Die Aufmerksamkeit geht immer dahin, wo die größte SOG-Wirkung ist.
Beim Unterrichten wird aber ständig DRUCK gemacht.
Mit Druck kann man – es ist ja nicht zu übersehen – die Aufmerksamkeit bestens wegdrücken, aber nicht herziehen.
Mit Druck kann man nicht ZIEHEN – an dieser Banalität scheitert die ganze päd. Wissenschaft.
Man könnte schier einen Lachkrampf darüber kriegen.

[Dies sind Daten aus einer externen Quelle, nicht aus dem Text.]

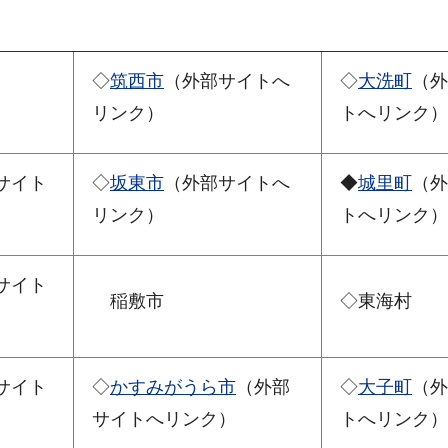
◇
筑西市
（外部サイトへ
◇
大洗町
（外
リンク）
トへリンク）
サイト
◇
坂東市
（外部サイトへ
◆
城里町
（外
リンク）
トへリンク）
サイト
稲敷市
◇東海村
サイト
◇
かすみがうら市
（外部
◇
大子町
（外
サイトへリンク）
トへリンク）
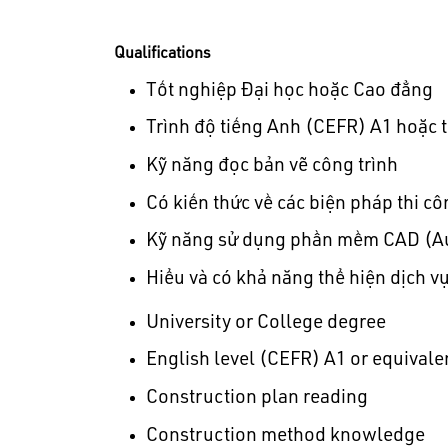
Qualifications
Tốt nghiệp Đại học hoặc Cao đẳng
Trình độ tiếng Anh (CEFR) A1 hoặc
Kỹ năng đọc bản vẽ công trình
Có kiến thức về các biện pháp thi c
Kỹ năng sử dụng phần mềm CAD (Au
Hiểu và có khả năng thể hiện dịch v
University or College degree
English level (CEFR) A1 or equivale
Construction plan reading
Construction method knowledge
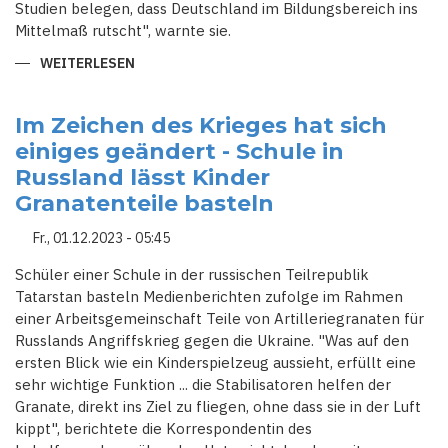
Studien belegen, dass Deutschland im Bildungsbereich ins
Mittelmaß rutscht", warnte sie.
WEITERLESEN
ÜBER
SPD-
CHEFIN
ESKEN
FORDERT
Im Zeichen des Krieges hat sich
PRIORISIERUNG
einiges geändert - Schule in
DER
BILDUNGSAUSGABEN
Russland lässt Kinder
UND
MEHR
Granatenteile basteln
FÖRDERPROGRAMME
Fr., 01.12.2023 - 05:45
Schüler einer Schule in der russischen Teilrepublik
Tatarstan basteln Medienberichten zufolge im Rahmen
einer Arbeitsgemeinschaft Teile von Artilleriegranaten für
Russlands Angriffskrieg gegen die Ukraine. "Was auf den
ersten Blick wie ein Kinderspielzeug aussieht, erfüllt eine
sehr wichtige Funktion ... die Stabilisatoren helfen der
Granate, direkt ins Ziel zu fliegen, ohne dass sie in der Luft
kippt", berichtete die Korrespondentin des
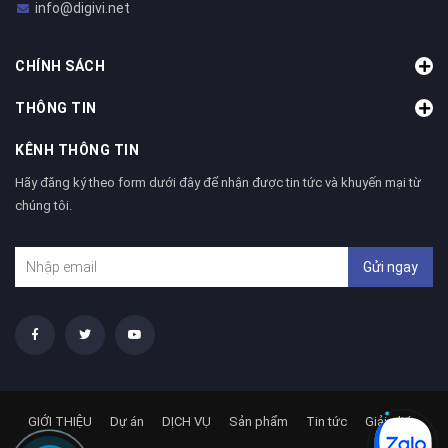
info@digivi.net
CHÍNH SÁCH
THÔNG TIN
KÊNH THÔNG TIN
Hãy đăng ký theo form dưới đây để nhận được tin tức và khuyến mại từ
chúng tôi.
Gửi ngay
GIỚI THIỆU
Dự án
DỊCH VỤ
Sản phẩm
Tin tức
Giải pháp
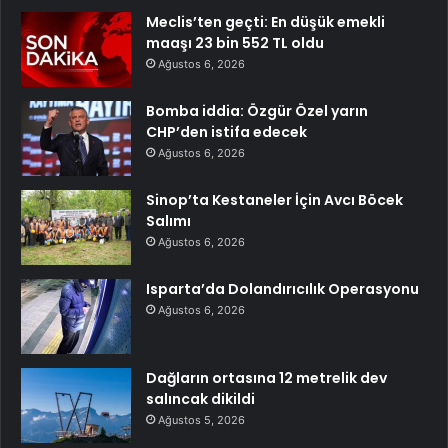
Meclis’ten geçti: En düşük emekli
maaşı 23 bin 552 TL oldu
Ağustos 6, 2026
Bomba iddia: Özgür Özel yarın
CHP’den istifa edecek
Ağustos 6, 2026
Sinop’ta Kestaneler İçin Avcı Böcek
Salımı
Ağustos 6, 2026
Isparta’da Dolandırıcılık Operasyonu
Ağustos 6, 2026
Dağların ortasına 12 metrelik dev
salıncak dikildi
Ağustos 5, 2026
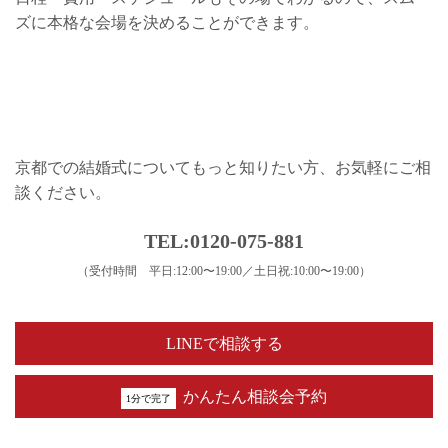
ズに本格な会場を決めることができます。
京都での結婚式についてもっと知りたい方、お気軽にご相
談ください。
TEL:0120-075-881
（受付時間 平日:12:00〜19:00／土日祝:10:00〜19:00）
LINEで相談する
かんたん相談会予約
1分で完了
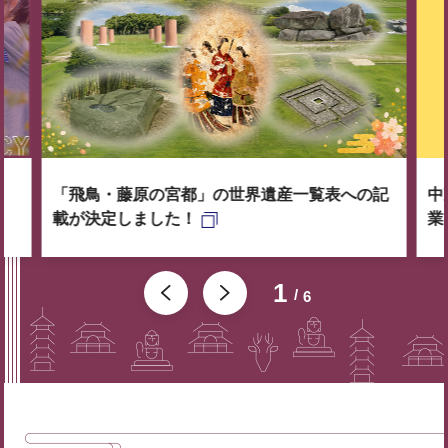
「飛鳥・藤原の宮都」の世界遺産一覧表への記
中
載が決定しました！
業
1
6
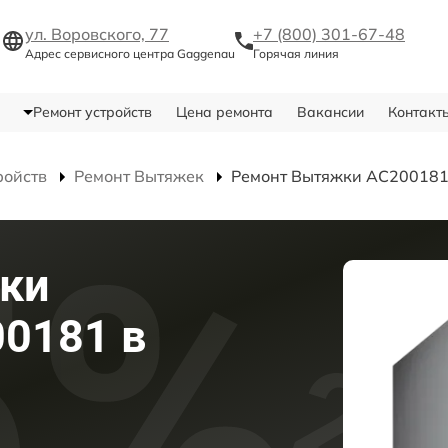
ул. Воровского, 77
+7 (800) 301-67-48
Адрес сервисного центра Gaggenau
Горячая линия
Ремонт устройств
Цена ремонта
Вакансии
Контакт
ройств
Ремонт Вытяжек
Ремонт Вытяжки AC20018
ки
0181 в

Griech „syn-dromos“ = der Zusammenlauf.
Wenn die Wissenschaft ein Fremdwort verwendet, glauben die Leute immer: „Aha, das ist ein präziser Begriff und die wissen ganz genau, was es ist; drum sagen sie Syndrom dazu.“
In Wirklichkeit bedeutet „Syndrom“ nur, dass da soviel zusammengekommen ist, dass keiner mehr Lust hat, sich das genauer anzuschauen, und eben deshalb sagen sie Syndrom.
Syndrom bedeutet nur, dass die Pädagogik da a) nichts weiß und b) auch nichts wissen will.
Erstaunlich, was wir uns bieten lassen.
Das allein wäre doch schon ein vernünftiger Grund, mindetsens hyperaktiv zu werden, oder etwa nicht?